Data Analysis and Knowledge Discovery  0, Vol. Issue (): 1-    DOI: 10.11925/infotech. 2096-3467. 2020.0361
Research of Hot News Topic Detection Based on Equalized Paragraph and Sub-topic Vector
Wei Jiaze,Dong Cheng,He Yanqing,Liu Zhihui
(Institute of Scientific and Technical Information of China  Beijing  100038)
[Objective] The hot news topic detection technology is used to extract hot news topics to alleviate the pressure of users' news reading.

[Methods] Keyword extraction is based on the TF-IDF method by weighting the position of balanced paragraphs; Taking K-Means clustering as the base method, topic clustering is completed by introducing sub-topic vectors in hierarchical clustering; extract title’s high frequency words to achieve topic description.
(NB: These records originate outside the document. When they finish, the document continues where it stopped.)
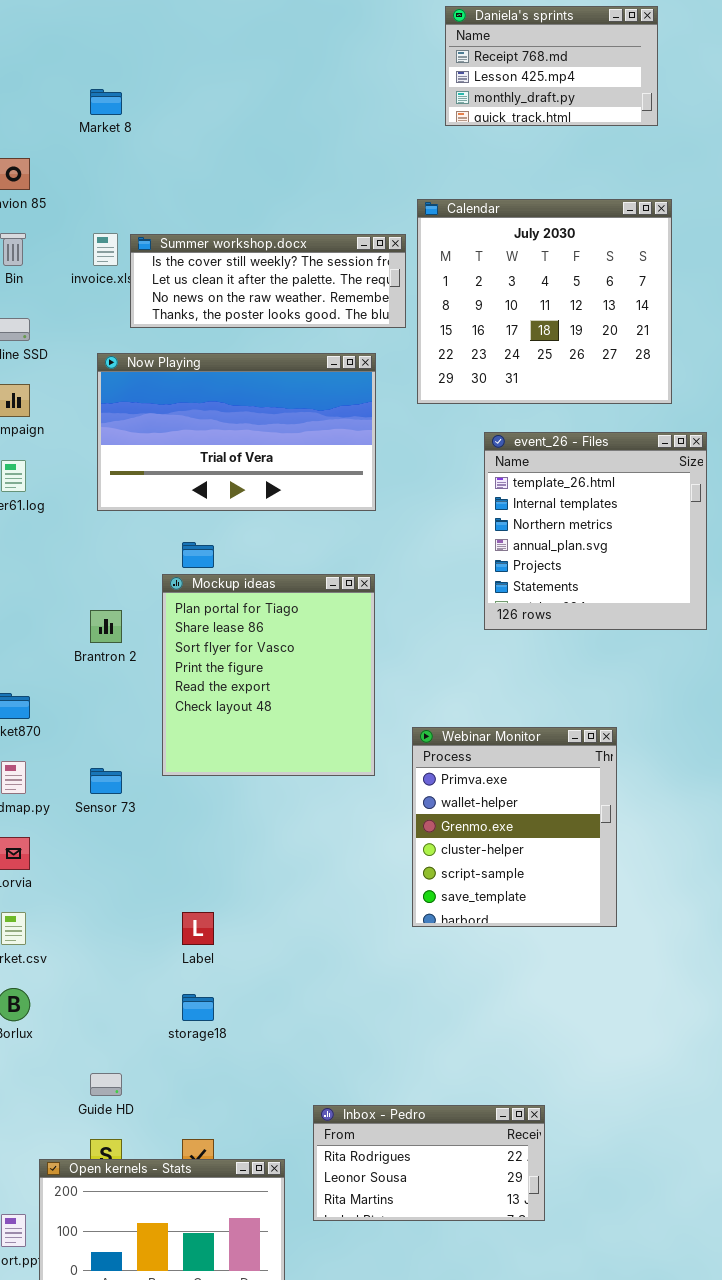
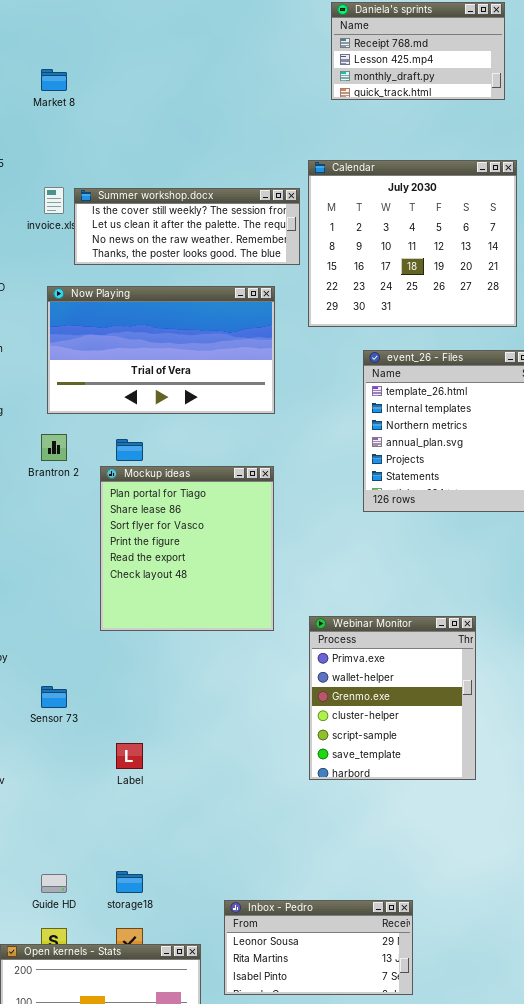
Brantron 2: [90,610,122,643] -> [41,434,67,461], moved
Webinar Monitor: [412,727,617,927] -> [309,616,476,780], moved
Sensor 73: [90,768,122,794] -> [41,686,67,708], moved
storage18: [182,994,214,1021] -> [116,871,143,893], moved
Inbox - Pedro: [313,1105,545,1221] -> [224,900,413,995], scrolled down 1 row

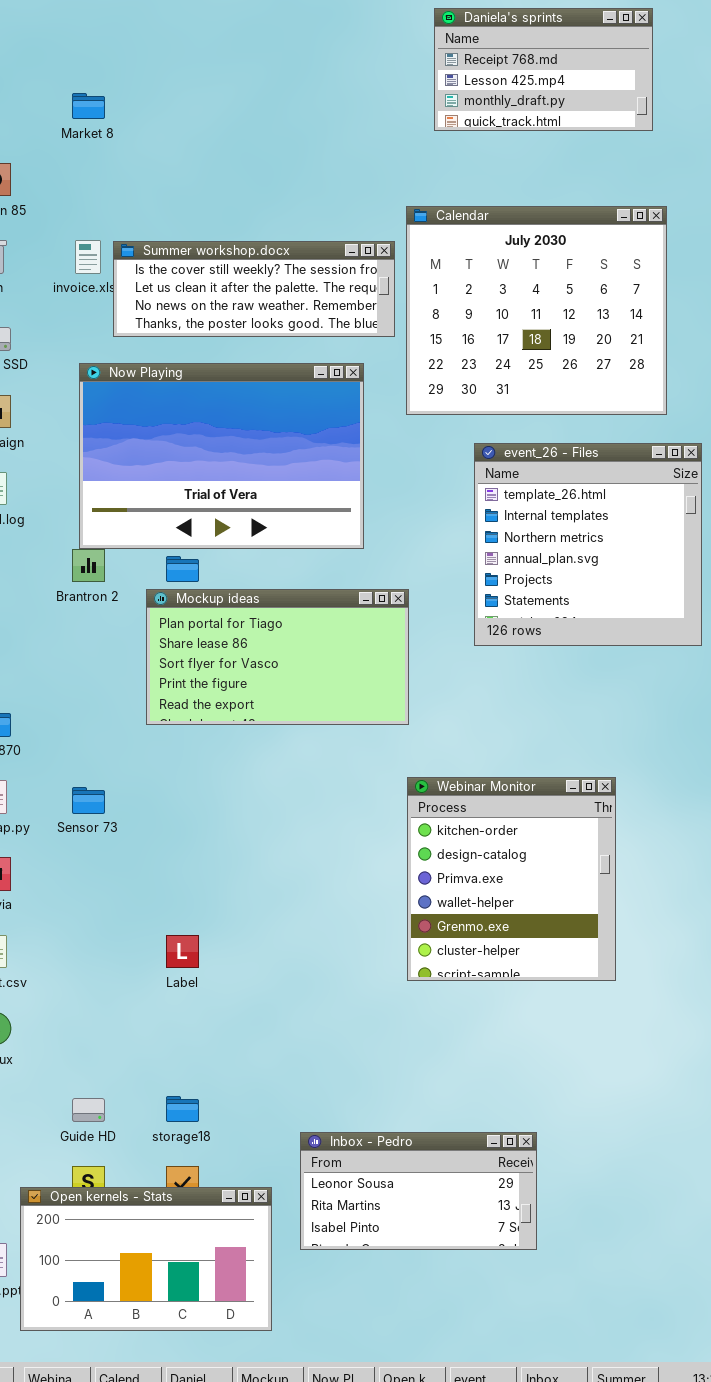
Now Playing: [47,286,275,414] -> [79,363,364,549], resized
Mockup ideas: [100,466,274,631] -> [146,589,409,725], resized
Webinar Monitor: [309,616,476,780] -> [407,777,616,981], scrolled up 2 rows
Sensor 73: [41,686,67,708] -> [72,787,105,814], moved

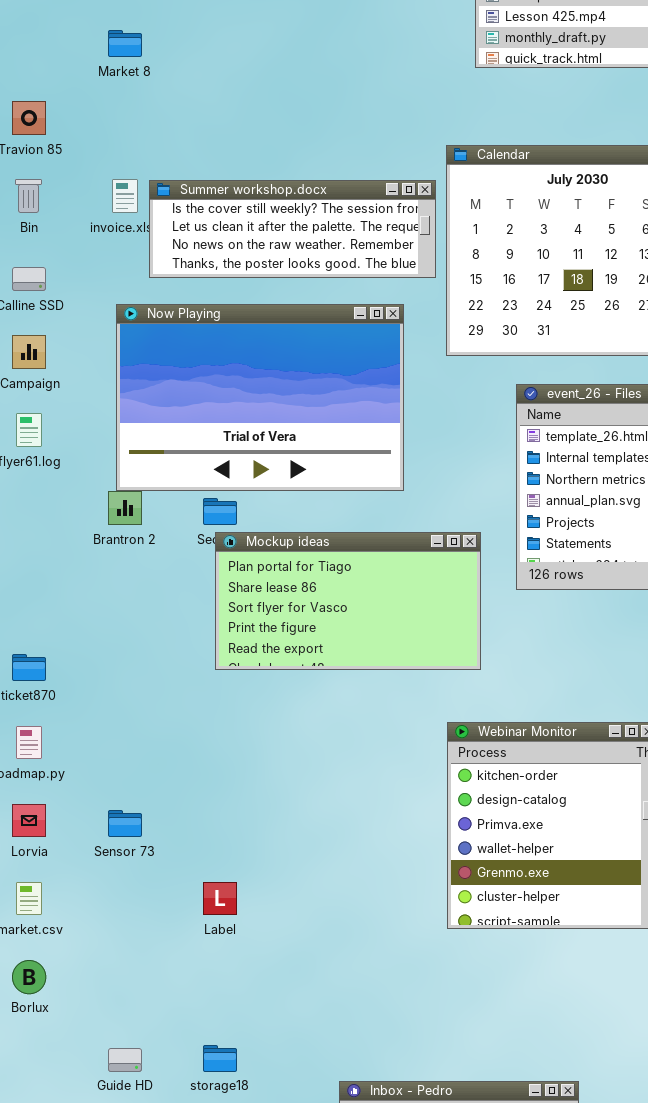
Mockup ideas: [146,589,409,725] -> [215,532,481,670], moved
Sensor 73: [72,787,105,814] -> [108,810,142,837], moved

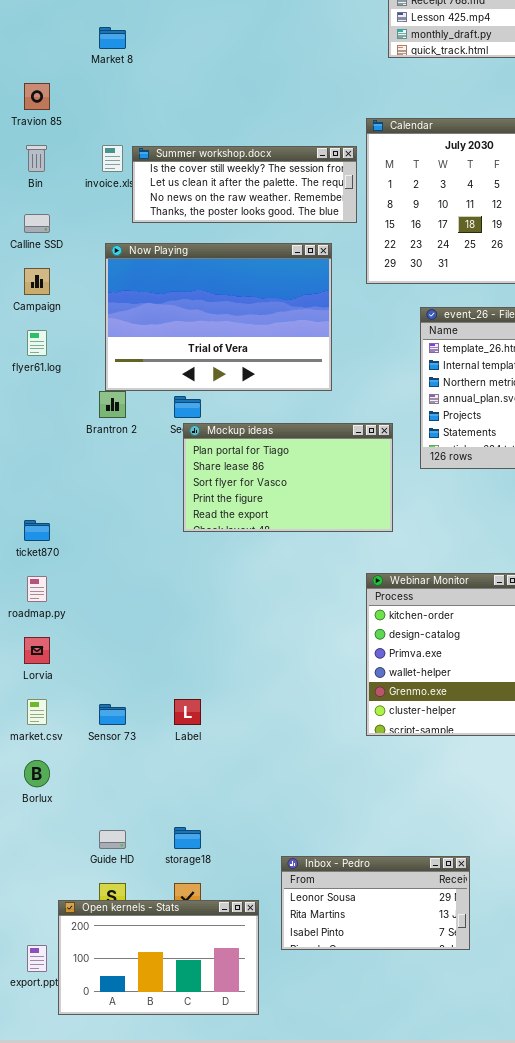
Sensor 73: [108,810,142,837] -> [99,704,126,725], moved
[Results] Compared with TF-IDF method, F1 of WTF-IDF method is increased by 5.4 when keyword extraction number is 3; Compared with single-layer K-Means clustering, hierarchical clustering based on WTF-IDF and sub-topic vector increased by 5.27 percentage points. [Limitations] Phrases are not considered in keyword extraction; hierarchical clustering methods increase the time complexity.

[Conclusions] Our methods of keywords extraction and hierarchical clustering improved the effect of hot topic detection, and the topic phrases obtained from topic descriptions have reached a certain degree of representativeness and readability.

Key words Equalized paragraph      Sub-topic vector      Hot topic detection      Hierarchical clustering      
Published: 10 July 2020